Is it to generate a very high voltage from the flyback secondary.... or is it not ?

If so, then there is really no need to have a huge (24v... 36v.. 48v) input voltage which is causing your design to get more & more complicated. The kickback voltage (if that IS what you are trying to transformer-multiply) does not depend solely on the voltage. It depends ALSO on the ratio of your PWM T-On/ T-Off times.

In fact, since T-Off is in the denominator, then focusing on better switch-off speeds will result in higher kick-back at even lower voltages.

Next - your TC4422 may be CAPABLE of 9A pulsed, but that doesn't mean it will actually NEED this current in your present design. In fact, with your chosen MOSFET (is it IRF531? IRF631? still can't tell...) input capacitance is < 800pF and Vgs(on) is 2-4v. You can switch this On/ Off in less than 25nS with just a 100mA drive !! I don't get it... why the overkilll overdesign ?

Lastly - I see you've added "audio modulation".
So is this some sort of class-D amplifier finally ?

confused... and signing out.

I am using 2SK3681 600V/43A. I also have some 2SK2611 900V/9A that I removed from some old TVs.

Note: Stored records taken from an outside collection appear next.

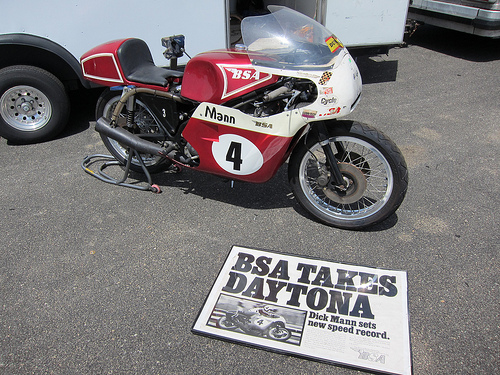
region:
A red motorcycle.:
[77, 3, 409, 232]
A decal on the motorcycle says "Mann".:
[203, 103, 238, 127]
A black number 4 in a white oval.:
[212, 132, 264, 177]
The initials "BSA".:
[215, 60, 273, 100]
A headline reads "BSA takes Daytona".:
[190, 244, 422, 374]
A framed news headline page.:
[190, 243, 420, 373]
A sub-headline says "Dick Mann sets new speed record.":
[305, 308, 394, 343]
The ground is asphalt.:
[10, 198, 180, 363]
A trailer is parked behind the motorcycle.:
[2, 0, 408, 144]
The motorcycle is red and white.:
[77, 3, 410, 233]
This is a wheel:
[287, 109, 415, 253]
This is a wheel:
[1, 63, 73, 158]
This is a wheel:
[91, 92, 173, 180]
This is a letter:
[232, 241, 253, 272]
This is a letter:
[252, 249, 270, 279]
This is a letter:
[292, 252, 320, 290]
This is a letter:
[314, 258, 338, 289]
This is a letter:
[331, 262, 361, 293]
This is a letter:
[354, 263, 382, 291]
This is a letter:
[377, 269, 401, 301]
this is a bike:
[34, 10, 446, 244]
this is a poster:
[205, 229, 453, 373]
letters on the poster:
[225, 245, 300, 272]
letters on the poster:
[290, 257, 366, 292]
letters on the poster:
[354, 254, 402, 297]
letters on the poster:
[313, 322, 345, 339]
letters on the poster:
[227, 275, 289, 307]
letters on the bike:
[196, 92, 251, 130]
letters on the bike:
[208, 65, 275, 92]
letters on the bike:
[237, 120, 279, 132]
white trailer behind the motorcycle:
[57, 12, 108, 54]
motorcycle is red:
[173, 101, 210, 174]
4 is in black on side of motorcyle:
[221, 128, 274, 188]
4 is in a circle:
[225, 131, 263, 176]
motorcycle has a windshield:
[265, 19, 314, 66]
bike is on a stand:
[98, 132, 154, 195]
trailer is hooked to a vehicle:
[394, 13, 471, 48]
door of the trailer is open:
[196, 14, 269, 40]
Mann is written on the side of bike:
[205, 103, 237, 131]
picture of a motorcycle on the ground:
[246, 296, 295, 354]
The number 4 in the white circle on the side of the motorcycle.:
[222, 137, 243, 168]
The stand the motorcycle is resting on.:
[103, 149, 152, 187]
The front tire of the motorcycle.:
[291, 117, 408, 230]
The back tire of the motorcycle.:
[95, 89, 175, 163]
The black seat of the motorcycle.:
[113, 42, 180, 91]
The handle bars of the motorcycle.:
[249, 76, 302, 103]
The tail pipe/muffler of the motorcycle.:
[87, 110, 171, 162]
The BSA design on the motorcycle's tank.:
[217, 60, 269, 94]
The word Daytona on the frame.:
[226, 270, 387, 335]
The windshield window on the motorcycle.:
[248, 5, 340, 67]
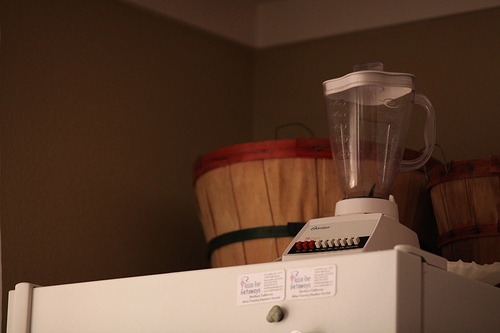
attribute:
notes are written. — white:
[232, 266, 341, 306]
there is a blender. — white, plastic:
[281, 62, 439, 253]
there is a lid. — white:
[323, 62, 417, 96]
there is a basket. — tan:
[190, 123, 444, 268]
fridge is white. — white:
[3, 245, 499, 331]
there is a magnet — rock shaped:
[265, 304, 285, 324]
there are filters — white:
[446, 256, 499, 288]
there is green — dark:
[206, 221, 310, 262]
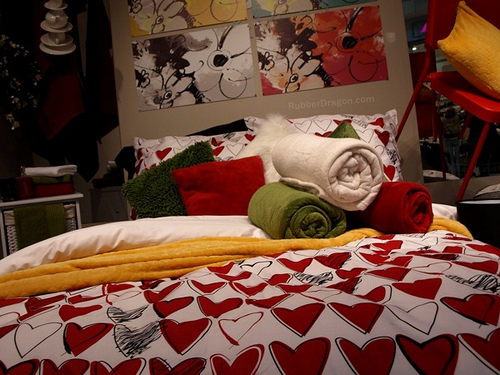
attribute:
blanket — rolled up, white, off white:
[271, 125, 379, 211]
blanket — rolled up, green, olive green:
[237, 176, 347, 235]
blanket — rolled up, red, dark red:
[365, 177, 429, 234]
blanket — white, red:
[8, 211, 500, 374]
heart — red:
[277, 303, 324, 333]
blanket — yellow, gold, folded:
[10, 223, 375, 285]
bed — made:
[1, 134, 499, 373]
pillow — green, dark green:
[121, 141, 216, 220]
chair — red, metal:
[396, 3, 500, 199]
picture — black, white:
[127, 3, 389, 83]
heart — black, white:
[216, 314, 259, 340]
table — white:
[4, 193, 79, 230]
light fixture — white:
[39, 5, 77, 50]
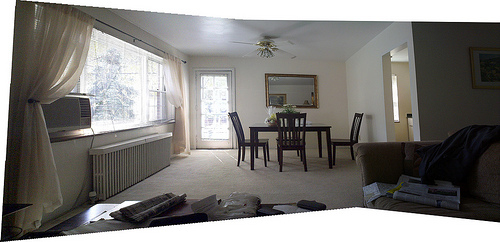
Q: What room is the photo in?
A: It is at the kitchen.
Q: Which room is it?
A: It is a kitchen.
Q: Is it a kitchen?
A: Yes, it is a kitchen.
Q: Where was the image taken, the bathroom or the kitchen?
A: It was taken at the kitchen.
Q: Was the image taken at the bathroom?
A: No, the picture was taken in the kitchen.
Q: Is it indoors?
A: Yes, it is indoors.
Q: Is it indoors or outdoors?
A: It is indoors.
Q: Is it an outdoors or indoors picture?
A: It is indoors.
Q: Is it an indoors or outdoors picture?
A: It is indoors.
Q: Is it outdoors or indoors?
A: It is indoors.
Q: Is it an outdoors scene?
A: No, it is indoors.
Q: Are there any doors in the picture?
A: Yes, there is a door.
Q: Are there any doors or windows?
A: Yes, there is a door.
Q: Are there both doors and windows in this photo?
A: Yes, there are both a door and a window.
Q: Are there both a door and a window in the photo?
A: Yes, there are both a door and a window.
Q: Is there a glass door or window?
A: Yes, there is a glass door.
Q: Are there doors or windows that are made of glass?
A: Yes, the door is made of glass.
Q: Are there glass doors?
A: Yes, there is a door that is made of glass.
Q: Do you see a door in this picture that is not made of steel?
A: Yes, there is a door that is made of glass.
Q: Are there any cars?
A: No, there are no cars.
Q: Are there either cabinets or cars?
A: No, there are no cars or cabinets.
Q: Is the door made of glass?
A: Yes, the door is made of glass.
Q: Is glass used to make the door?
A: Yes, the door is made of glass.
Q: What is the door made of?
A: The door is made of glass.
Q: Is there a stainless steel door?
A: No, there is a door but it is made of glass.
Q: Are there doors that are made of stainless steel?
A: No, there is a door but it is made of glass.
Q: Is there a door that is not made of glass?
A: No, there is a door but it is made of glass.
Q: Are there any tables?
A: Yes, there is a table.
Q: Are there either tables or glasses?
A: Yes, there is a table.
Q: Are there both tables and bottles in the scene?
A: No, there is a table but no bottles.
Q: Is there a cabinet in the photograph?
A: No, there are no cabinets.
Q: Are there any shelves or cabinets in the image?
A: No, there are no cabinets or shelves.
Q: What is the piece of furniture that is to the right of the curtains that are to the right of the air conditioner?
A: The piece of furniture is a table.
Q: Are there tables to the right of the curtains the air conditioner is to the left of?
A: Yes, there is a table to the right of the curtains.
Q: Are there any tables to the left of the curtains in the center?
A: No, the table is to the right of the curtains.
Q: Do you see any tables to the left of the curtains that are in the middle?
A: No, the table is to the right of the curtains.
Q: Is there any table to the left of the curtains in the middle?
A: No, the table is to the right of the curtains.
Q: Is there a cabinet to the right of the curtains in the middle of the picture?
A: No, there is a table to the right of the curtains.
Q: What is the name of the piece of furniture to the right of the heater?
A: The piece of furniture is a table.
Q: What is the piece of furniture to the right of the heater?
A: The piece of furniture is a table.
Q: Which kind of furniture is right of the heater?
A: The piece of furniture is a table.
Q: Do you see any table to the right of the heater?
A: Yes, there is a table to the right of the heater.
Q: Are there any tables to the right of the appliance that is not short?
A: Yes, there is a table to the right of the heater.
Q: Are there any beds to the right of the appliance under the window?
A: No, there is a table to the right of the heater.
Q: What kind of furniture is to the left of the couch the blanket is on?
A: The piece of furniture is a table.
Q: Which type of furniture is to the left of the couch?
A: The piece of furniture is a table.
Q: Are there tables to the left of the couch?
A: Yes, there is a table to the left of the couch.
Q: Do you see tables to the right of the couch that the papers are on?
A: No, the table is to the left of the couch.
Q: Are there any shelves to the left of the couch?
A: No, there is a table to the left of the couch.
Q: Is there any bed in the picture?
A: No, there are no beds.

Put it this way...... I was using a fixed 12V regulator which all have a max current of not much more than 1A and at one stage I had one burn out on me while using the TC4422s. So it might not be drawing a full 9A into the mosfet gate but apparently it can draw enough to exceed the current rating of a standard voltage regulator. So I figured if I am going to do a high current voltage regulator, I may as well go the full hog. The power tansistors that I used were FREE anyway from old TVs. And to reiterate, I am intending to have one of these circuits driving 2 x 555 multivibrators + 2 x TC4422s.

As to 36V as opposed to 12V........I have seen many examples of high voltage arcs where people are powering TV flyback transformers and ignition coils etc with around 100V via various mains transformers. So I am assuming there must be some advantage to driving them with as high voltage as practical. But I am aware that the frequency is just as important.....which I why I am currently driving mine at 105kHz.

My intention is to create twin audio modulated HV arcs which will result in a stereo plama speaker. I will plug an ipod into them.

Eventually I will create twin tesla coils and have the driver circuits drive these instead of the flyback transformers. As far as I can tell so far this is how solid state tesla coils work, as opposed to traditional tesla coils with the spark gap and tank cap.